Il team ha prima testato l’anticorpo in colture cellulari e ha scoperto che si trattava di un modo estremamente preciso per attivare la via di segnalazione e ripristinare la funzione della barriera retinica. I ricercatori hanno quindi testato l’anticorpo in diversi modelli di topo in collaborazione con Harald Junge dell’Università del Minnesota e AntlerA Therapeutics, una start-up fondata da Angers e Sidhu. Un modello rappresentava una condizione genetica dell’occhio e uno rappresentava la retinopatia diabetica.

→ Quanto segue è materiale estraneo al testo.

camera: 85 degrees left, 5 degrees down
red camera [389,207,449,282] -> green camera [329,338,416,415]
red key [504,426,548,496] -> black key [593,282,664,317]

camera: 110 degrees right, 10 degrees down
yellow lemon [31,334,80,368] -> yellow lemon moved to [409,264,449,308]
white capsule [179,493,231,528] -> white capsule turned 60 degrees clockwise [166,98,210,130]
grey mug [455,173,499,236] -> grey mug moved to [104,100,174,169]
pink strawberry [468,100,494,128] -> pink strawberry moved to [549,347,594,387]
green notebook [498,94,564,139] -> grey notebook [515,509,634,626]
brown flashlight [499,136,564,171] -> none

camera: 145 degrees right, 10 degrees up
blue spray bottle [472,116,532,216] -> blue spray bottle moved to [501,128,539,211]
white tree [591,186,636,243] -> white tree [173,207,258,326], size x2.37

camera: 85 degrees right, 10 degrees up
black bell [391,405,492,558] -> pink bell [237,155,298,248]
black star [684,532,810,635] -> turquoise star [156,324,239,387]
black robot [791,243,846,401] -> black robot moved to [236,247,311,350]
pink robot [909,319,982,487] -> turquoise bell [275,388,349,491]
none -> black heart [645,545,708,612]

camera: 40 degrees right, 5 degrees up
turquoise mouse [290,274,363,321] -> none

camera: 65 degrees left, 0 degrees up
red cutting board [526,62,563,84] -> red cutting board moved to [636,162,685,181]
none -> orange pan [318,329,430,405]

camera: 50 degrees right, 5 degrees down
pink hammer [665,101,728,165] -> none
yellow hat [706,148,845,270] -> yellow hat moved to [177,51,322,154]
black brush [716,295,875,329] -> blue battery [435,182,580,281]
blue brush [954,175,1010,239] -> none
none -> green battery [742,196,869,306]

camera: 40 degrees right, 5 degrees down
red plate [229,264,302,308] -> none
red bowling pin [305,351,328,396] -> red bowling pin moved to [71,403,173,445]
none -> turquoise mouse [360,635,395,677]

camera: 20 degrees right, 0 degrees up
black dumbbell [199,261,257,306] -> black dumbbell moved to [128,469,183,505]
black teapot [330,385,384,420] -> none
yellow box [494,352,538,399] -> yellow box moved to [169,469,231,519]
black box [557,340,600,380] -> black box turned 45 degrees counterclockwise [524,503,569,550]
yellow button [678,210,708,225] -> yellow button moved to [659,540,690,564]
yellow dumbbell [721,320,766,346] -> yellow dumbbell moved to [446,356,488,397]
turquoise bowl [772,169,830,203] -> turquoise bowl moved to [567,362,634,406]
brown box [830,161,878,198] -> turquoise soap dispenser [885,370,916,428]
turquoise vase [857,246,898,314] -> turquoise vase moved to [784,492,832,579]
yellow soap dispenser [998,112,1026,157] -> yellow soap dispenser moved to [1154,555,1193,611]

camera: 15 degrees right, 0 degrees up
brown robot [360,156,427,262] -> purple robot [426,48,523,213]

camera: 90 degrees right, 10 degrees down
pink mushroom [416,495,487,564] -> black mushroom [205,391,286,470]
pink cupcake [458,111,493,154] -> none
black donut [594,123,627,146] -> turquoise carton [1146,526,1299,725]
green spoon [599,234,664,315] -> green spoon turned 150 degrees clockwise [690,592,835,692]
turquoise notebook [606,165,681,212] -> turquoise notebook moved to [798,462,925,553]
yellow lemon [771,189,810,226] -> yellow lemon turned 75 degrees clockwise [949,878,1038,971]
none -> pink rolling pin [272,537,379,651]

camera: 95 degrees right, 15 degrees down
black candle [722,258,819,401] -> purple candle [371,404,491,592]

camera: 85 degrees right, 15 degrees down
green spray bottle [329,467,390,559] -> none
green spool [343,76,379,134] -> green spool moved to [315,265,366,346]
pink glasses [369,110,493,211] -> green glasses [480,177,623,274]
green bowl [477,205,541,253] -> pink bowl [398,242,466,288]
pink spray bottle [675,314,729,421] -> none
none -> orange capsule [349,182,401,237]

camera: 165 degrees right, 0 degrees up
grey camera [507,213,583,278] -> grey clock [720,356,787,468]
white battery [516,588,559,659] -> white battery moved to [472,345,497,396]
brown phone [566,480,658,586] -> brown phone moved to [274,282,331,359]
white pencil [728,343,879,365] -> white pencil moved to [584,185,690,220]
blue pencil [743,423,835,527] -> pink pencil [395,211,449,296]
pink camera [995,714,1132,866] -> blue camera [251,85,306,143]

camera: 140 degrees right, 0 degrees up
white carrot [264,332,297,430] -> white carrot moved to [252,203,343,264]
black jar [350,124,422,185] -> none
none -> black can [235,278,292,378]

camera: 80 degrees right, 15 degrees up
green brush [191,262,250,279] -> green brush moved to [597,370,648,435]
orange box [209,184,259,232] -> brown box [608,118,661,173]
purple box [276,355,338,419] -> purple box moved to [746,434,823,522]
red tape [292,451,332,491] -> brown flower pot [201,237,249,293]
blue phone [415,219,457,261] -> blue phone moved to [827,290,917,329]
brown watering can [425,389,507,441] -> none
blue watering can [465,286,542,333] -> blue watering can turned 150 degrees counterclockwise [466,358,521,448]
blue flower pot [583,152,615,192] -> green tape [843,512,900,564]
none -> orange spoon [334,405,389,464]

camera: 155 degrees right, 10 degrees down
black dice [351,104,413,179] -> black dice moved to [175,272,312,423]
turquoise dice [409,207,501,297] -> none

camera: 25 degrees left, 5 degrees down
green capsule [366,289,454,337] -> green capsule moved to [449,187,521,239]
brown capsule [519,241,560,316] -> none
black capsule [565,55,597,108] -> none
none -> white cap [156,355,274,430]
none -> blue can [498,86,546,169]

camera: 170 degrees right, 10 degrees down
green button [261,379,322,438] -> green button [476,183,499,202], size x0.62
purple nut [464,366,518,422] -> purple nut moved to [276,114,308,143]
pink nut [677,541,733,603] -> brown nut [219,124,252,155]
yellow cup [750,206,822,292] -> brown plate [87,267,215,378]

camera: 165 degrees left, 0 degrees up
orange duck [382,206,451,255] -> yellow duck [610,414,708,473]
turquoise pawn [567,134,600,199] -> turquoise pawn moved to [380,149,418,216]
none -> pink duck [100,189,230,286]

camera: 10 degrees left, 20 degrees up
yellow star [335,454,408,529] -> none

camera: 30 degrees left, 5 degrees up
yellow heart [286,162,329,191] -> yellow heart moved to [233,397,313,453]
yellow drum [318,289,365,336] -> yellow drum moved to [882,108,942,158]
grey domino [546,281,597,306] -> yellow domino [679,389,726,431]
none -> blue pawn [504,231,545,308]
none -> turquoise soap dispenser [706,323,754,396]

Sorprendentemente, l’anticorpo ha ripristinato la funzione diella barriera retinica e ha corretto la formazione dei vasi sanguigni retinici nei topi. Inoltre, ha normalizzato la formazione patologica di nuovi vasi sanguigni, una delle conseguenze di una barriera emato-retinica che causa ulteriori danni agli occhi.
Con i promettenti risultati preclinici dell’anticorpo, AntlerA Therapeutics ora guiderà la commercializzazione e la traduzione in studi clinici. Mentre i risultati dell’attuale studio si concentrano sulle condizioni oculari, le somiglianze tra la barriera emato-retina e la barriera emato-encefalica significano che le sue applicazioni potrebbero essere molto più ampie delle condizioni oculari. Ha affermato Angers: “Ad esempio, stiamo testando se questo anticorpo potrebbe avere implicazioni nella barriera emato-encefalica e se potrebbe riparare la barriera nel contesto dell’ictus”.
“Abbiamo trovato un modo per attivare la segnalazione Wnt in modo molto preciso per avere una valida opportunità terapeutica e curare effettivamente queste malattie“, ha aggiunto Chidiac. “Prevediamo che ciò potrebbe avere un impatto enorme in diverse applicazioni nella medicina rigenerativa“.